Before Cut Throat City, RZA directed the slice-and-dice throwback The Man With the Iron Fists (2012) and a present-day romance entitled Love Beats Rhymes (2017). Both films seemed to come and go without much notice. Hopefully, his latest gets a bit more credit from critics, but I’m not holding my breath.
The reason for my cynicism has to do with the fact that Cut Throat City is a disaster from a traditional narrative perspective, and ultimately a paint-by-numbers gangster film. Most critics don’t have the patience or imagination to look beyond the surface of a film’s facade, and that’s exactly what RZA is demanding here.
Beginning with an outer space view of Earth, the film tracks Hurrican Katrina as it makes landfall. The camera dives down into the eye of the storm before surfacing in a graphic novel world where four young men battle it out with a gang of white supremacists. The fictional action of good vs. evil quickly dissolves into the stagnant, sweaty reality of Blink (Shameik More), a young Black comic book artist responsible for the kinetic images that proceeded. It’s his wedding day, and spirits are high. Before tying the knot, Blink drinks merrily with life-long friends Andre (Denzel Whitacker), Miracle (Demetrius Shipp Jr.), and Junior (Keean Johnson) in the back of a van. Katrina is imminent, but no one is thinking about it too much.

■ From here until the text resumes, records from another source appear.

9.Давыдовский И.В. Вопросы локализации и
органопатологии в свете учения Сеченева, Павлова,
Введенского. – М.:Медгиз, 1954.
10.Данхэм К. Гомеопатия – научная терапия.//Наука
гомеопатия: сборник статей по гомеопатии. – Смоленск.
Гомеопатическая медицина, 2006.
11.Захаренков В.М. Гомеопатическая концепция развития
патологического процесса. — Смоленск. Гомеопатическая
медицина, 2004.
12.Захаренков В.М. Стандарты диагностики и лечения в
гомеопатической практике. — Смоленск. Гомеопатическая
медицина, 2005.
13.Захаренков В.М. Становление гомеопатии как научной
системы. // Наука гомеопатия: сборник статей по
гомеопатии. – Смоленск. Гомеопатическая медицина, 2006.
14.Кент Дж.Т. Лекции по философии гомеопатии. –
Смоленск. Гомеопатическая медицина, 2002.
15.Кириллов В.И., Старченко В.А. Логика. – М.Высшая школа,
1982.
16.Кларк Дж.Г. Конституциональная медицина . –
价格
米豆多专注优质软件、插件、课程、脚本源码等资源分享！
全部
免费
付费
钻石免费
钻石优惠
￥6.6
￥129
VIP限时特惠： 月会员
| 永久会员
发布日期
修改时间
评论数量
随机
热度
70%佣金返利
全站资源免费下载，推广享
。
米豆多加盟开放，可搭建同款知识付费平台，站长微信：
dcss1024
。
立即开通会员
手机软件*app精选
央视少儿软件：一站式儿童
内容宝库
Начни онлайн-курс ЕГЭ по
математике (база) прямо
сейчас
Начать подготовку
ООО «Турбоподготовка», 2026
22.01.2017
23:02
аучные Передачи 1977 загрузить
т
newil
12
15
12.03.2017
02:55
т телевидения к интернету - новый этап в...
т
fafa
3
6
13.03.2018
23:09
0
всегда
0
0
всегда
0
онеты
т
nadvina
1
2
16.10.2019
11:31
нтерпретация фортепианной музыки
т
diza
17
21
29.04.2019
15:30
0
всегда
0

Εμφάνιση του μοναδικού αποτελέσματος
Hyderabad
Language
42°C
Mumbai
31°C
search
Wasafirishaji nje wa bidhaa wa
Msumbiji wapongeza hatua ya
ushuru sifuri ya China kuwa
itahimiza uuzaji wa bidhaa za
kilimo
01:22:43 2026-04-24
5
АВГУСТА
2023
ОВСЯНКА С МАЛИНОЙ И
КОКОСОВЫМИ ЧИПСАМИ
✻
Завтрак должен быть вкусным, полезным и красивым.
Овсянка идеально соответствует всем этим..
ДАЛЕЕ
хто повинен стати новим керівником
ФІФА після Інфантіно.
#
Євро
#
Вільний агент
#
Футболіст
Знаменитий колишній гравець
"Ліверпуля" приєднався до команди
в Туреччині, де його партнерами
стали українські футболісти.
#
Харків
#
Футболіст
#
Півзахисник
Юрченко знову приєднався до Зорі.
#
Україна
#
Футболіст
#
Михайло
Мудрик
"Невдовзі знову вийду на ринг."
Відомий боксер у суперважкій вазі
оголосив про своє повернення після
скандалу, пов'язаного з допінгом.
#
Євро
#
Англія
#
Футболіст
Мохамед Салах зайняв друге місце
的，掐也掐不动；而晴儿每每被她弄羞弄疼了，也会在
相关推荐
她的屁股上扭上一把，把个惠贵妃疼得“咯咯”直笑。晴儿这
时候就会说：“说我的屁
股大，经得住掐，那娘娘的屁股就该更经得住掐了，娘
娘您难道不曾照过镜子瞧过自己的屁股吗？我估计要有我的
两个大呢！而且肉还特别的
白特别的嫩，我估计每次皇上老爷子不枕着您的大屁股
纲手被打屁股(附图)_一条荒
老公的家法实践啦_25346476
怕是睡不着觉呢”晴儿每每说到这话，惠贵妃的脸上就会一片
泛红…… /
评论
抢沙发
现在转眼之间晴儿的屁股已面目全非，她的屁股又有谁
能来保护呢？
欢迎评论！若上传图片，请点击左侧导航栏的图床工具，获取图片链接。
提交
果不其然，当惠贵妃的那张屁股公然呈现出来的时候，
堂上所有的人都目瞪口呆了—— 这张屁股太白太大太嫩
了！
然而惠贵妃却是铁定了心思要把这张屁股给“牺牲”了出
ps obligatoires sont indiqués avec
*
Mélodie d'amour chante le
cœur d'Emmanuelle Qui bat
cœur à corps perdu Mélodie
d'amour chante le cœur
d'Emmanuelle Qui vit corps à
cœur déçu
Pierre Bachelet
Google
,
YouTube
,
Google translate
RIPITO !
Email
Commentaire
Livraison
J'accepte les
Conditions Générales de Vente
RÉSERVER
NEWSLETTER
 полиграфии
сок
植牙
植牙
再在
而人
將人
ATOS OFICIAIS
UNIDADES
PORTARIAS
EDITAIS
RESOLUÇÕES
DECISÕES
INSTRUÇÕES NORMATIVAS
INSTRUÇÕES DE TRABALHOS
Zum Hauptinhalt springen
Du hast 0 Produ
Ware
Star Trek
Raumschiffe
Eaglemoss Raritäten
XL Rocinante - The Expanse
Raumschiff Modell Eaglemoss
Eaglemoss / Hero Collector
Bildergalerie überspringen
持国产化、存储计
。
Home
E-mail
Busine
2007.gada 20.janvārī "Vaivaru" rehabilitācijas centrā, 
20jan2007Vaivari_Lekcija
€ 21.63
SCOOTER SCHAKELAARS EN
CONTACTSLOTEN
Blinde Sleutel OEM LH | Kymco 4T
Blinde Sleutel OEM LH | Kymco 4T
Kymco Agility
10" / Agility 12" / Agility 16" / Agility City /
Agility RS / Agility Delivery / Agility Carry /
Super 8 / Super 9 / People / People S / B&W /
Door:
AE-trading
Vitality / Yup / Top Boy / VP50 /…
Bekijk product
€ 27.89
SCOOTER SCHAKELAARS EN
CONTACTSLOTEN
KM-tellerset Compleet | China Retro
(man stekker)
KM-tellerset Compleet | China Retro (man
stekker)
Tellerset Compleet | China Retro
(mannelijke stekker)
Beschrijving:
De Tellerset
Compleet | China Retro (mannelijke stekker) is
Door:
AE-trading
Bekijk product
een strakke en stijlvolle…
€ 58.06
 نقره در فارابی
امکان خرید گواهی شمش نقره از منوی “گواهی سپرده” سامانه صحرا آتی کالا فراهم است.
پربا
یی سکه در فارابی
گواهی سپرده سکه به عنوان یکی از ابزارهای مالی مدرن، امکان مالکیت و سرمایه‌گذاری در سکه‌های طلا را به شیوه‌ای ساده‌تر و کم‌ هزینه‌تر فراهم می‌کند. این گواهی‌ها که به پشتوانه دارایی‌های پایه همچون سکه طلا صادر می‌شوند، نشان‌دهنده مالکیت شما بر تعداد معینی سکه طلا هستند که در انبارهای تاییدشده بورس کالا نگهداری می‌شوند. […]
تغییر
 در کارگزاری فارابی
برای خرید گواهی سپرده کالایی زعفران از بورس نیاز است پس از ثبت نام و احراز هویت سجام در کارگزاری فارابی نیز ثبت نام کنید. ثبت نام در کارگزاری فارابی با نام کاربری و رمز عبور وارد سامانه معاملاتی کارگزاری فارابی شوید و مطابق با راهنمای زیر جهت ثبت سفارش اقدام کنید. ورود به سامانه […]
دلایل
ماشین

Even after Katrina hits, Cut Throat City pays the event very little mind. The Lower Ninth Ward is hit hard, but aside from the random washed up boat and flooding, not much has changed. They were underwater before the storm hit. FEMA’s presence has only added to the general distrust of the government.
Trying to sustain some sense of normalcy and forward momentum for his new family, Blink goes to a job interview at a fancy design firm, but his talent is quickly compartmentalized and reduced by an arrogant industry type. With bills and hopelessness piling up, he and his friends decide to rob a local casino for notorious local gangster Cousin (an incredible T.I. Harris). Of course, the shit hits that fan and speckles everyone in the process.
From here, trying to follow Cut Throat City’s convoluted plot quickly becomes a fool’s errand. The film’s more interested in the weight and presence of specific scenes, in which great actors give moving, passionate monologues about the cyclical horrors of history, police brutality, white racism, institutionalized corruption, and their culpability in precipitating each. More often than not, these scenes feel like daring one-acts that don’t really cohere together as a whole, except around the lingering idea of déjà vu.
What’s most interesting about RZA’s vision is how he uses the younger generation of characters, who are mostly chained to the archetypes and motivations of crime cinema, to challenge the older guard of NOLA henchmen, gangsters, and city councilmen who’ve become stuck in the rot of their own making. Ethan Hawke, Isaiah Washington, T.I., Wesley Snipes, and Rob Morgan (one of our finest character actors) each get a show-stopping moment to reflect on their past and future, neither of which paints a pretty picture.
Cut Throat City is a challenging film in that it dares us to piece together a fractured narrative about something that is inherently American and broken; a system, a democracy, a dream. And of course, one of the final images is of a young black man being mercilessly shot by a row of white policemen. Even when it’s revealed that this scene and outcome may, in fact, be an alternate reality, the feelings of helplessness, grief, and loss it conjures up are very real to the America of today. Which just isn’t that different from the America of yesterday.